Samantha Donovan, ABC News 26 Jul 08;
BRENDAN TREMBATH: Victoria's decision to allow the culling of black swans in the state's east is angering environmentalists. Five permits have been issued to shoot swans which have been damaging crops.
But the cull's opponents argue that the drought and environmental mismanagement are forcing the birds to search for other sources of food.
Samantha Donovan reports.
SAMANTHA DONOVAN: In Gippsland, the black swan is a prominent emblem for tourism and is also an important symbol to the local Indigenous community. But in the east of the region, famous for its lakes and protected wetlands, the swans are becoming pests.
Five permits have been issued to farmers to shoot a total of 90 swans. The Victorian Environment Department's manager of biodiversity services, Kimberley Dripps, says the department was left with no alternative.
KIMBERLEY DRIPPS: In this case the swans have moved into a young lucerne crop and they've caused so far over $60,000 worth of damage to that crop. And the farmer involved has undertaken several methods to try and move the swans on and those have unfortunately been unsuccessful.
SAMANTHA DONOVAN: But Jill Redwood from Environment East Gippsland is horrified that the swans are being culled.
JILL REDWOOD: It's an outrage that the Government has approved a massacre of our native black swans.
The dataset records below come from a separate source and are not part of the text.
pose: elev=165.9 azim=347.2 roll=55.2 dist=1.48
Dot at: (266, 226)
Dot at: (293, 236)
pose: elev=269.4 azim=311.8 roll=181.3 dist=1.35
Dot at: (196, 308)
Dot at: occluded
It's in their nesting season and it's on the edge of a listed Ramsar Wetland.
And the reason the swans are moving out of the wetland into the farmers' pasture is because the lakes are dying. And these have been dying for the last two or three decades but the Government has done nothing about it, and now all the seagrass has died off, the swans are starving, and they're having to move over into farmland.
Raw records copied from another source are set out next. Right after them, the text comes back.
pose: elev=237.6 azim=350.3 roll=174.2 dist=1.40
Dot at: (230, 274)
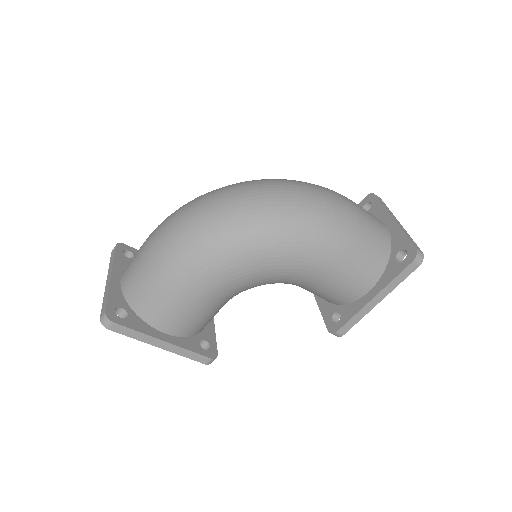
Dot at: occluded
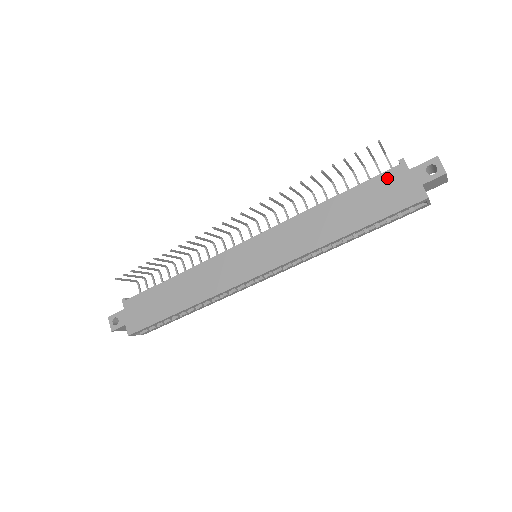
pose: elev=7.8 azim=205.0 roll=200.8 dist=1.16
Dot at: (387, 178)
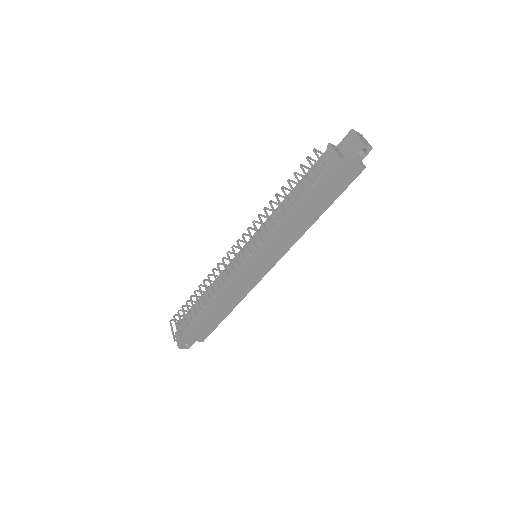
Dot at: (333, 174)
SAMANTHA DONOVAN: Jill Redwood argues that the Victorian Government has been negligent in failing to address the environmental problems facing the Gippsland lakes and wetlands.
JILL REDWOOD: They've been very busy writing lots of reports to say that the wetlands are in a very bad way but they've actually done nothing about it. And so now we've got the dead wetlands and all the problems that arise from that. The swan problem is just one of the many.
SAMANTHA DONOVAN: But Kimberley Dripps denies that the Victorian Environment Department could have been doing more to fix the swan's habitat.
KIMBERLEY DRIPPS: I think that's a very challenging question because the area that we're talking about is extremely large and there have been a run of unfortunate natural disasters that have contributed in this case.
We could expect that given the drought situation in Gippsland that there might be short-term difficulties with swans, however we'd expect that nature will in due case restore it's natural balance.
BRENDAN TREMBATH: Kimberley Dripps from the Victorian Department of Sustainability and Environment, ending Samantha Donovan's report.